== Segment start ==

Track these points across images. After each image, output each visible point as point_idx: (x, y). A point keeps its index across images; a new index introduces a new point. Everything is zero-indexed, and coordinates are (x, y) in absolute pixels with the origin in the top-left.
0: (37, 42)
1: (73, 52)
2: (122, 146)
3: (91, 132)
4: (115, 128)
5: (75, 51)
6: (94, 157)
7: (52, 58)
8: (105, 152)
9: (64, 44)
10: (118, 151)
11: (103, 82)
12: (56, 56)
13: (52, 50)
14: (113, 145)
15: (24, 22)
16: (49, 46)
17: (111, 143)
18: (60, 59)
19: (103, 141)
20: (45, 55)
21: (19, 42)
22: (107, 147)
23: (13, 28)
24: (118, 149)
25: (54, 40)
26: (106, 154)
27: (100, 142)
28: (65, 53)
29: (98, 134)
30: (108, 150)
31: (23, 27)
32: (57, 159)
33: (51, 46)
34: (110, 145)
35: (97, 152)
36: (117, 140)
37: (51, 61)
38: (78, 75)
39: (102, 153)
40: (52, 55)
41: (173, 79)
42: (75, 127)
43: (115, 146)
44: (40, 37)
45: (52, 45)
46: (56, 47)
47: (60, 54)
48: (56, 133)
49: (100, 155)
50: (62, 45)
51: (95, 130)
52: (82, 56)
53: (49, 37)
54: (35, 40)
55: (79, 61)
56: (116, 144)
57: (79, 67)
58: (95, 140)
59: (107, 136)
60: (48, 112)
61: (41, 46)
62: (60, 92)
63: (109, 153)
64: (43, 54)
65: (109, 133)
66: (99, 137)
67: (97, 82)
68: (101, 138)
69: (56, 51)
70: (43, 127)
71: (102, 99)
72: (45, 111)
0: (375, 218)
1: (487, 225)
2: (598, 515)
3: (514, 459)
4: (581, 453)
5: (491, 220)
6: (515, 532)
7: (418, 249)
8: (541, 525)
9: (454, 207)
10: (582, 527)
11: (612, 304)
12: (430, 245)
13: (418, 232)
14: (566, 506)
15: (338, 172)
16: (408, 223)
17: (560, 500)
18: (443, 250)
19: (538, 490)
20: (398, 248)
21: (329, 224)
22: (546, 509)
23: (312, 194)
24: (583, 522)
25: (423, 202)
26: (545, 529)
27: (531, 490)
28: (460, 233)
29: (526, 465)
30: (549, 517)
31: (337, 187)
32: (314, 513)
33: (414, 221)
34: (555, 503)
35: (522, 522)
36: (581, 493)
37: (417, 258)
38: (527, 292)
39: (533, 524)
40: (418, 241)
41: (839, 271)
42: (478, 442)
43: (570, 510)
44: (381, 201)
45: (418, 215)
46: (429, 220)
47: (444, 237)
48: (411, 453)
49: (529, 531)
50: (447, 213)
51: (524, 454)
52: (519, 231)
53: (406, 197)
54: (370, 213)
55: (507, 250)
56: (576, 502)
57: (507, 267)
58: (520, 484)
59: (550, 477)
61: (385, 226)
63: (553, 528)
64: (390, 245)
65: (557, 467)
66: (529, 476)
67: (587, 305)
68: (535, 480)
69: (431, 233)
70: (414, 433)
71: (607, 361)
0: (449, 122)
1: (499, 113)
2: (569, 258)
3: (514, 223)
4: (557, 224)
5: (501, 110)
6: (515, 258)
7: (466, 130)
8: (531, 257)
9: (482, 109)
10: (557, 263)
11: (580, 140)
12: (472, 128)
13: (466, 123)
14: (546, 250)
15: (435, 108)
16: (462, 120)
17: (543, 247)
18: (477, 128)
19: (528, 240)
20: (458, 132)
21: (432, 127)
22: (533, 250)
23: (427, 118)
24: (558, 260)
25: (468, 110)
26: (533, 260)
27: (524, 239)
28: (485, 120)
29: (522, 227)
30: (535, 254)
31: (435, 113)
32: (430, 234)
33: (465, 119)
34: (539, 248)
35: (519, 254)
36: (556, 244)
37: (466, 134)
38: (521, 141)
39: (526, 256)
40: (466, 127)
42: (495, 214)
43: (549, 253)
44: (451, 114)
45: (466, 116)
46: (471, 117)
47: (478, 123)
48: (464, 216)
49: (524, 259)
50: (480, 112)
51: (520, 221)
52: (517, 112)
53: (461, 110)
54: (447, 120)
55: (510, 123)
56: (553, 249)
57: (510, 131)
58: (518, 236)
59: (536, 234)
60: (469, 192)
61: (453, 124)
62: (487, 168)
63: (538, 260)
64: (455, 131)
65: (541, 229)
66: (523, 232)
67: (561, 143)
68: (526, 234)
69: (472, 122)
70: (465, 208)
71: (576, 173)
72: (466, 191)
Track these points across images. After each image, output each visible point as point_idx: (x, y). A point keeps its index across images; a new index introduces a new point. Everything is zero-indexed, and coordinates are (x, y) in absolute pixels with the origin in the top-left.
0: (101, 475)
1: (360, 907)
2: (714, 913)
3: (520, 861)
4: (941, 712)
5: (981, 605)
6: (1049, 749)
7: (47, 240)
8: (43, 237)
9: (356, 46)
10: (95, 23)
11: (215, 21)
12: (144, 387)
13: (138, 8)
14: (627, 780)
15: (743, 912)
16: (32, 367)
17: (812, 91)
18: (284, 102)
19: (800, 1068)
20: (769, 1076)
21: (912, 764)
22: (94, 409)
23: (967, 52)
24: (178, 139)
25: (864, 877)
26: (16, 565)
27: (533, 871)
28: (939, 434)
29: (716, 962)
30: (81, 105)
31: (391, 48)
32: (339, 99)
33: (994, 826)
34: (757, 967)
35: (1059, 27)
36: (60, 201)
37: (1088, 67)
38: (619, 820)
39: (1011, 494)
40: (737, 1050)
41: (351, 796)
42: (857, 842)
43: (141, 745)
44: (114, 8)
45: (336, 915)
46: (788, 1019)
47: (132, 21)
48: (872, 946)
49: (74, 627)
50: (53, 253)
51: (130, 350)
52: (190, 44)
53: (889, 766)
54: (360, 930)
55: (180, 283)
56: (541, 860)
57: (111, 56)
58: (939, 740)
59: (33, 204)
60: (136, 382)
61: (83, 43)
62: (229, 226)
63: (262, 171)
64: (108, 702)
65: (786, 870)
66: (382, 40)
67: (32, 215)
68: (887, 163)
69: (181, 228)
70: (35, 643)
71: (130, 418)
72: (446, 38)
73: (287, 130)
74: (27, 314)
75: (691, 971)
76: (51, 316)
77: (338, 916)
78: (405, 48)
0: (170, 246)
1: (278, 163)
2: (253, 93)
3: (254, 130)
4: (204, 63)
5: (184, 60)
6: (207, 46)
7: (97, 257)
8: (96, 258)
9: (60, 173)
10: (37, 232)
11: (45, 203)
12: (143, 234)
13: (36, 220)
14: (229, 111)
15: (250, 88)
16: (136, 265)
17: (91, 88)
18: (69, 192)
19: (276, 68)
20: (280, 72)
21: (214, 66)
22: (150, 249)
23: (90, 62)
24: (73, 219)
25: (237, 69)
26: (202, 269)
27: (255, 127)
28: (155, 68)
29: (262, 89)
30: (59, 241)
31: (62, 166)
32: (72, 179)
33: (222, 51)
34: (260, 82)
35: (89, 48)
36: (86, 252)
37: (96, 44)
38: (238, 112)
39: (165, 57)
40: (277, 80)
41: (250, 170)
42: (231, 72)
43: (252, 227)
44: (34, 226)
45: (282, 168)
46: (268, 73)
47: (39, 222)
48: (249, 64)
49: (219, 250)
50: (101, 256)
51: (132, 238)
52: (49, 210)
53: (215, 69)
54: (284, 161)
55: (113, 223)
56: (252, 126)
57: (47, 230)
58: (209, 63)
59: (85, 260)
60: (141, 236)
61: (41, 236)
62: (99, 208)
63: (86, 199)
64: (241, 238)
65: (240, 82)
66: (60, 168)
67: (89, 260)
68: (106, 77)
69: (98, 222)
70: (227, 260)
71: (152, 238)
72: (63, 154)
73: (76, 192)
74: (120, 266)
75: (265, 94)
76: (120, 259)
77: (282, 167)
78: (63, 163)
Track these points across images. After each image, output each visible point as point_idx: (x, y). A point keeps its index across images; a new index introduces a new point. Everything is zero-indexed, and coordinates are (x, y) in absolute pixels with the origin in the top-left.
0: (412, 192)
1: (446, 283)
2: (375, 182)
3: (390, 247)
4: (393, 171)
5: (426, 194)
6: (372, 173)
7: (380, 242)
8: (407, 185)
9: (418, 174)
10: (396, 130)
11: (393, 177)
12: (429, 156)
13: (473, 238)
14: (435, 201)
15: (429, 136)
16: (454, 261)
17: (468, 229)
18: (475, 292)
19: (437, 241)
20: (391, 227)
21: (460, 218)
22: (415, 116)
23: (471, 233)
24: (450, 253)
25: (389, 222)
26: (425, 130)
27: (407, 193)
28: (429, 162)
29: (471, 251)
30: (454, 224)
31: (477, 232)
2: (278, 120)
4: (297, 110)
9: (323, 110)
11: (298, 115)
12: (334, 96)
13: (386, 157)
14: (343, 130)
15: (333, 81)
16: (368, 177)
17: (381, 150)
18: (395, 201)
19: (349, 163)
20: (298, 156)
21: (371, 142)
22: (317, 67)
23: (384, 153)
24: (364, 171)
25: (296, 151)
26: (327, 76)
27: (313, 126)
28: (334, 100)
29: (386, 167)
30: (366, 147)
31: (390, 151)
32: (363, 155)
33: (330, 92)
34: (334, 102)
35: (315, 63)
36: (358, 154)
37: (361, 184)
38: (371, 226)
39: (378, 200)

== Segment end ==

Task.
Both the first line of the data above and the line with "19: (103, 141)" must be included; please return exactly those lines and the ones between them.

Exercise output.
Track these points across images. After each image, output each visible point as point_idx: (x, y). A point keeps its index across images; a new index introduces a new point. Everything is zero-indexed, and coordinates are (x, y) in absolute pixels with the origin in the top-left.
0: (37, 42)
1: (73, 52)
2: (122, 146)
3: (91, 132)
4: (115, 128)
5: (75, 51)
6: (94, 157)
7: (52, 58)
8: (105, 152)
9: (64, 44)
10: (118, 151)
11: (103, 82)
12: (56, 56)
13: (52, 50)
14: (113, 145)
15: (24, 22)
16: (49, 46)
17: (111, 143)
18: (60, 59)
19: (103, 141)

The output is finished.